• [TEKS YANG DIBERIKAN]:
Selasa, 08/04/2025 11:49 WIB

Milisi Irak yang Didukung Iran Siap Lucuti Senjata Hindari Kemarahan Trump

Milisi Irak yang Didukung Iran Siap Lucuti Senjata Hindari Kemarahan Trump

Sebuah kendaraan membawa peti jenazah seorang komandan dari kelompok bersenjata Kataib Hezbollah Irak saat pemakaman di Baghdad, Irak, 22 September 2024. REUTERS

BAGHDAD - Beberapa kelompok milisi kuat yang didukung Iran di Irak siap melucuti senjata untuk pertama kalinya guna menghindari ancaman konflik yang meningkat dengan pemerintahan Trump AS. Hal itu dikemukakan 10 komandan senior dan pejabat Irak kepada Reuters.

Langkah untuk meredakan ketegangan ini menyusul peringatan berulang yang dikeluarkan secara pribadi oleh pejabat AS kepada pemerintah Irak sejak Trump berkuasa pada bulan Januari, menurut sumber yang mencakup enam komandan lokal dari empat milisi utama.

Para pejabat mengatakan kepada Baghdad bahwa kecuali mereka bertindak untuk membubarkan milisi yang beroperasi di wilayahnya, Amerika dapat menargetkan kelompok-kelompok tersebut dengan serangan udara, orang-orang tersebut menambahkan.

Izzat al-Shahbndar, seorang politikus senior Muslim Syiah yang dekat dengan aliansi pemerintahan Irak, mengatakan kepada Reuters bahwa diskusi antara Perdana Menteri Mohammed Shia al-Sudani dan beberapa pemimpin milisi "sangat maju", dan kelompok-kelompok tersebut cenderung mematuhi seruan AS untuk pelucutan senjata.

"Faksi-faksi tersebut tidak bertindak keras kepala atau bersikeras untuk melanjutkan bentuk mereka saat ini," katanya, seraya menambahkan bahwa kelompok-kelompok tersebut "sepenuhnya menyadari" bahwa mereka dapat menjadi sasaran AS.

• [PERMINTAAN]:
A. Ringkas paragraf dalam teks di atas yang diawali dengan "Izzat al-Shahbndar, seorang politikus" tanpa menghilangkan fakta-fakta utamanya.
B. Menurut teks di atas, apa yang dapat dilakukan Amerika jika Baghdad tidak bertindak membubarkan milisi di wilayahnya?
C. Tuliskan kembali tanpa perubahan bagian teks di atas yang dimulai dari kata-kata "BAGHDAD - Beberapa" dan berakhir setelah "Irak kepada Reuters.".
Catatan yang disertakan sesudah teks ini tidak dipakai sama sekali.

• [CATATAN YANG DISEDIAKAN]:
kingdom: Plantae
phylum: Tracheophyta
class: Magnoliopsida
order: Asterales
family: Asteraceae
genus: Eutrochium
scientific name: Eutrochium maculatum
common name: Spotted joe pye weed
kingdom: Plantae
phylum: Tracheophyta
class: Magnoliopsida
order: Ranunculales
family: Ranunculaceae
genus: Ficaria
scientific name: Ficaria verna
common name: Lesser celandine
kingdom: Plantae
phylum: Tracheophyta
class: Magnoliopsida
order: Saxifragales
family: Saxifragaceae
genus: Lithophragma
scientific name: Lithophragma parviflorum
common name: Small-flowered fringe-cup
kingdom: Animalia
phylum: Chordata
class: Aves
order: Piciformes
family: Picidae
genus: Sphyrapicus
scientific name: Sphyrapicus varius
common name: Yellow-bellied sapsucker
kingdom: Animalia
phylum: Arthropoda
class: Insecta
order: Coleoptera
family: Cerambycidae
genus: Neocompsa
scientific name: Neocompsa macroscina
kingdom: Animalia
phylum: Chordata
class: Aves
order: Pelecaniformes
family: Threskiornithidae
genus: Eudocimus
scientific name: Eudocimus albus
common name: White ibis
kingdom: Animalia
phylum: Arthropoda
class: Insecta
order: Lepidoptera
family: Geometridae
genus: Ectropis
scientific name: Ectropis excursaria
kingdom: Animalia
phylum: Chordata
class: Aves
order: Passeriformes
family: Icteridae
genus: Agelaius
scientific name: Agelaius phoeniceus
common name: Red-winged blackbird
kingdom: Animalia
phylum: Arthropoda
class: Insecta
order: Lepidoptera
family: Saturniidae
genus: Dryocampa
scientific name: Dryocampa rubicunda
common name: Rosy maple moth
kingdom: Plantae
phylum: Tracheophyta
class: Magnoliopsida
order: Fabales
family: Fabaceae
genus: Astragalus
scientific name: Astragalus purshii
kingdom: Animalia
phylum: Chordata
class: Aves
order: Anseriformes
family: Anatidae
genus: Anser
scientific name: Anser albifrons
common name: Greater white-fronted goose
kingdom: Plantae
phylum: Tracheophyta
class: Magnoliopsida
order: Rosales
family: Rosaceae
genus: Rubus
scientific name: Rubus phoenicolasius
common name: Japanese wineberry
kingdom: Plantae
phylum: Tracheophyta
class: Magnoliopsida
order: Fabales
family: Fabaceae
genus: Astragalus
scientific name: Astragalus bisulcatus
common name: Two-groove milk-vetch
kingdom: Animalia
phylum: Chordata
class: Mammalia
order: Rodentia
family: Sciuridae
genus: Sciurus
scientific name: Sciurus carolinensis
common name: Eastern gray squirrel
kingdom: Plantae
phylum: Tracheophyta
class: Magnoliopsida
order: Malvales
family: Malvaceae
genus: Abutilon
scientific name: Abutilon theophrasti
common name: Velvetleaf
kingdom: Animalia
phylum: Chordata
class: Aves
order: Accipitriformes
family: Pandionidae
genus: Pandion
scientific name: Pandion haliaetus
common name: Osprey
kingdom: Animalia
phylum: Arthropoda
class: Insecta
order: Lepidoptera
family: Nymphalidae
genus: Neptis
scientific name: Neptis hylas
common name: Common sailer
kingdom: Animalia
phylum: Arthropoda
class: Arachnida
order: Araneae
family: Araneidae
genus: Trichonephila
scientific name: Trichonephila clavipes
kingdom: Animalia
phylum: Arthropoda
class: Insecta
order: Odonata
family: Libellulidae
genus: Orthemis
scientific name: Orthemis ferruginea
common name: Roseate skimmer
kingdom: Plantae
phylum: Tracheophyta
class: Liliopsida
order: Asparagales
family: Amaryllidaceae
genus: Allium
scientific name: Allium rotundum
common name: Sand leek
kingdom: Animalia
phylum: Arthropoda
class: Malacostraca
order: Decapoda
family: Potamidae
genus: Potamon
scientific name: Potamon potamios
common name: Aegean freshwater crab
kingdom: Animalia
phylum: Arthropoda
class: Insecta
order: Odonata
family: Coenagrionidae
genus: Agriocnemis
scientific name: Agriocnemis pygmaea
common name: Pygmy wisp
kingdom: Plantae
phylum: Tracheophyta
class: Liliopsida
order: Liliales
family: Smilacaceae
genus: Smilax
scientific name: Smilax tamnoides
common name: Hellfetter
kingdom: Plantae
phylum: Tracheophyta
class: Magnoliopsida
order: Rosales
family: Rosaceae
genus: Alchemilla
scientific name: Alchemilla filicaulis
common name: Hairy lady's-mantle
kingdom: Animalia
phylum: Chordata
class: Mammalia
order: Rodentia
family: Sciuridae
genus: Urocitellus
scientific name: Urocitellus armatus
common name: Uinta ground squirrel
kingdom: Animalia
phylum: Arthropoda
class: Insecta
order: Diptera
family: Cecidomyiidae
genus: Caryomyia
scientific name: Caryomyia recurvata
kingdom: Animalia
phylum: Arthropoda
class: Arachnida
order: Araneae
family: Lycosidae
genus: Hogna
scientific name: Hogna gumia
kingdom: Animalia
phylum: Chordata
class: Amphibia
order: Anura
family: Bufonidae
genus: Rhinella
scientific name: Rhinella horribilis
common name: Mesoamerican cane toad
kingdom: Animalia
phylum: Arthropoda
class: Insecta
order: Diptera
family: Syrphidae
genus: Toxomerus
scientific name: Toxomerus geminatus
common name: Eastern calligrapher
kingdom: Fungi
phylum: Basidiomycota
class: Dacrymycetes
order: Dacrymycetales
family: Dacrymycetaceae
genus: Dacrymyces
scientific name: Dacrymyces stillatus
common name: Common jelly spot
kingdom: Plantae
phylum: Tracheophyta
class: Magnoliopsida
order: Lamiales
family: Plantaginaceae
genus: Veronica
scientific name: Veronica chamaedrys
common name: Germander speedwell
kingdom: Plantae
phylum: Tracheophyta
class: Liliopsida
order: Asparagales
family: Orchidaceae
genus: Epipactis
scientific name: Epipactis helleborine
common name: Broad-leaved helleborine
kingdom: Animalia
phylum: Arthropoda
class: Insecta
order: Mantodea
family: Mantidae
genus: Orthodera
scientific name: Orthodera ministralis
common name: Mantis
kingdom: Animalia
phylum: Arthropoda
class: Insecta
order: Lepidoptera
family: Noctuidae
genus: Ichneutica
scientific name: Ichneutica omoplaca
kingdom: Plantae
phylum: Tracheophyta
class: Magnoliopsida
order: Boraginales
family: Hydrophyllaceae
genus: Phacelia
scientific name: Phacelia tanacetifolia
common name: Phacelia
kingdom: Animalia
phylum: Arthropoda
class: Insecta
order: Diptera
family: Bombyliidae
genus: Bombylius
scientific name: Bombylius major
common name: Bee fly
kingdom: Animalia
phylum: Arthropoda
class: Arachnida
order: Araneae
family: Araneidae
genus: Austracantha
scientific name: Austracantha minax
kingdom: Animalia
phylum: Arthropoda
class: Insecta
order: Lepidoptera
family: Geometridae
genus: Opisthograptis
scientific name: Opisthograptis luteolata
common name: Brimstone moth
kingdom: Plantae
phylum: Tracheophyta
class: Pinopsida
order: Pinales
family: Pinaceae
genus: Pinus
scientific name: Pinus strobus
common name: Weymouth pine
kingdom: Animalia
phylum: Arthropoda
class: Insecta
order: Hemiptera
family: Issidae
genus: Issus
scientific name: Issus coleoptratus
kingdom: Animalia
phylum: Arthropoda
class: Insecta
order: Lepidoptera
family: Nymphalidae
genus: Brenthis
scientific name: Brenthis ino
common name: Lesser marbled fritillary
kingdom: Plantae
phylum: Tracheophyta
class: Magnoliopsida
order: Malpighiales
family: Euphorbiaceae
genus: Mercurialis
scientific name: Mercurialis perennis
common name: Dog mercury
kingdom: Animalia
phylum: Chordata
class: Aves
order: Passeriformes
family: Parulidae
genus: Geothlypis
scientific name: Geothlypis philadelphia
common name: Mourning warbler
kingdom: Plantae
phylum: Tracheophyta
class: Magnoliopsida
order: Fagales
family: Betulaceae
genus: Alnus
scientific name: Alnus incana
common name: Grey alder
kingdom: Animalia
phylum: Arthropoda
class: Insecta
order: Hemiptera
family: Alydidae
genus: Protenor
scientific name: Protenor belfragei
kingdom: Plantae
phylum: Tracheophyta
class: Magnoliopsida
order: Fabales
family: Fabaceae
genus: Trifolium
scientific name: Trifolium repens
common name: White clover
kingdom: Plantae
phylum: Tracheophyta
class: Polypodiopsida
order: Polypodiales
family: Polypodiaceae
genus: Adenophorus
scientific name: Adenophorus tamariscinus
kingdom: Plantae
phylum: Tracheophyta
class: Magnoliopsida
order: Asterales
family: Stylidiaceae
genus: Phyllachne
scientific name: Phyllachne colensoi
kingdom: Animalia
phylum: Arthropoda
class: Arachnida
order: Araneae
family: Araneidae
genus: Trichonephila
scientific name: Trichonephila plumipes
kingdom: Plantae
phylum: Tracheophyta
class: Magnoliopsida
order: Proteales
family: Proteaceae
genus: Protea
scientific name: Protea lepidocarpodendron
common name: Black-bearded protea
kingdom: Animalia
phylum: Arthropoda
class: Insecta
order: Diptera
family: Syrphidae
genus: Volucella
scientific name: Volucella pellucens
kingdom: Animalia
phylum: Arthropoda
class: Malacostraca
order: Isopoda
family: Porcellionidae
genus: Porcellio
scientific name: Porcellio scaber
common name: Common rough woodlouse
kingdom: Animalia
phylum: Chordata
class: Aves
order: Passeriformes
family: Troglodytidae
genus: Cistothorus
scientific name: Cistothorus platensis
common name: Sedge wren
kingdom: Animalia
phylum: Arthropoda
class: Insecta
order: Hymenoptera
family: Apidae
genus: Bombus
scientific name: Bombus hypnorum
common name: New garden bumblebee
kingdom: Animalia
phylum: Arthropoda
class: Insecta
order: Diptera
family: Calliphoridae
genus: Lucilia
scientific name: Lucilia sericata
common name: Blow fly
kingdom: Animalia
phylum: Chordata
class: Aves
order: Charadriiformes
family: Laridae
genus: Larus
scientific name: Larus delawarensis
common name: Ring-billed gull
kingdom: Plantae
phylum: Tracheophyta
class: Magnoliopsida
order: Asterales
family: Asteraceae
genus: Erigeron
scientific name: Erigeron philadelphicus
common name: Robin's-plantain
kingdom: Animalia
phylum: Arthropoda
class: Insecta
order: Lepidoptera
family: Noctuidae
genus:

• [JAWABAN PER TUGAS]:
A. Izzat al-Shahbndar, politikus senior Muslim Syiah yang dekat dengan aliansi pemerintahan Irak, mengatakan kepada Reuters bahwa pembicaraan Perdana Menteri Mohammed Shia al-Sudani dengan beberapa pemimpin milisi sudah "sangat maju". Menurutnya, kelompok-kelompok itu cenderung mematuhi seruan AS untuk melucuti senjata.

B. Amerika dapat menargetkan kelompok-kelompok milisi tersebut dengan serangan udara.

C.
BAGHDAD - Beberapa kelompok milisi kuat yang didukung Iran di Irak siap melucuti senjata untuk pertama kalinya guna menghindari ancaman konflik yang meningkat dengan pemerintahan Trump AS. Hal itu dikemukakan 10 komandan senior dan pejabat Irak kepada Reuters.